The tower of the Clocktower is not as insistent as many such spaces: nevertheless, it does inflect work shown there. In Five Russians (A Tuned Room) Max Neuhaus has made it the very medium of the work. There are four high windows in the tower. In the one to the south Neuhaus hid a speaker that emitted four pitches—two high and two low. These combined in bizarre ways: near the source they had a density that hit the body; elsewhere the effect was much more rare; and there were even nodal spots where the waves seemed to cancel. One felt at once very fine and very inadequate as a register.

Four natural resonanaces of the space were chosen - two low and two high - and activated with a loudspeaker hidden near the ceiling of the room. The two low sounds formed large shapes in the works topography. The two highs generated a matrix of points throughout the room, spaced at the average distance between a persons ears. These were heard as different intermixtures according to the position and size of the listeners head.



The drawing refers to the installation Five Russians (A Tuned Room), created by Neuhaus at

Clocktower Gallery, the space that preceded New York's P.S.1. This sound work, specifically focused on the physics of sound and its perception through body movements, was reconstituted at the Frac Franche-Comté in 2016 as part of the Max Feed exhibition. This installation can be reconstituted because it is simply designed for a square room, whereas most of Max Neuhaus' proposals are intended for a specific location. The title is inspired by the type of chairs the artist found in the Clocktower space. The public could move them to test different listening points.

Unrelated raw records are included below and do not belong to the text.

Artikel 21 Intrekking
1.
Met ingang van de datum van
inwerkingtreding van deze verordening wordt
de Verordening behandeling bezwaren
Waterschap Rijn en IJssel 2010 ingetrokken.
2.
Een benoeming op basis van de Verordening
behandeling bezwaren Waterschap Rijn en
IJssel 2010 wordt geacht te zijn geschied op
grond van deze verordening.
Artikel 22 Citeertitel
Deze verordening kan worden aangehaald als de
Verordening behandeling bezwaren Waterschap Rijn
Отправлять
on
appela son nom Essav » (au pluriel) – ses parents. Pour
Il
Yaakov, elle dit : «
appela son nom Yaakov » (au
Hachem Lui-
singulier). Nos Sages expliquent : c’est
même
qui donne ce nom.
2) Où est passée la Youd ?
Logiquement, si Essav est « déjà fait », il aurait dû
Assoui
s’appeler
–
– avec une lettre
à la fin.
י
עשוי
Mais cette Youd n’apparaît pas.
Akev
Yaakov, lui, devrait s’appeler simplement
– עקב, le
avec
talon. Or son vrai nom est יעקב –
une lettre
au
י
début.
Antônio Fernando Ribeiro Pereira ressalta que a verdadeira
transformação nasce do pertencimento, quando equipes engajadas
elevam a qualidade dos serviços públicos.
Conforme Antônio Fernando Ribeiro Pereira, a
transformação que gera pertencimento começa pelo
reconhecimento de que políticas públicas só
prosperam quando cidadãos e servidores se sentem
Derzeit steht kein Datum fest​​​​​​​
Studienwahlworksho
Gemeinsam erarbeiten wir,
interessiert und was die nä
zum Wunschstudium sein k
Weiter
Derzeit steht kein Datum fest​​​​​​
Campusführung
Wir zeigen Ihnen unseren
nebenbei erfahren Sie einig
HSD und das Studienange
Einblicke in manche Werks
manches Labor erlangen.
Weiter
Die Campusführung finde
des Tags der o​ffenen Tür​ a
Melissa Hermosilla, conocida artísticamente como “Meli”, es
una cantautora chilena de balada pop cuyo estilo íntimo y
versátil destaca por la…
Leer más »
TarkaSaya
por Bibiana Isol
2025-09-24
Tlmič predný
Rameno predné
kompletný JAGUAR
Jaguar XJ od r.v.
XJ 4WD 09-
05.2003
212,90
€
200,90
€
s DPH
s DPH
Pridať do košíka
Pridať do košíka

The drawing shows the physicality of the sound, with the symmetrical patterns corresponding to the propagation of low frequencies and the tighter mesh of patterns at high frequencies. These two types of sound produce different effects, quite destabilizing for the body. Low frequencies are calculated to resonate with the architecture, creating pockets in space where they are more or less loud, or even completely silent. High frequencies produce a similar effect, but their wavelength corresponds to the distance between the two ears, as if the cranium were a small resonant chamber within the large resonant chamber formed by the exhibition hall. You only have to move your head a little to hear the sound change completely. All these elements identify Five Russians as one of Max Neuhaus's most significant works.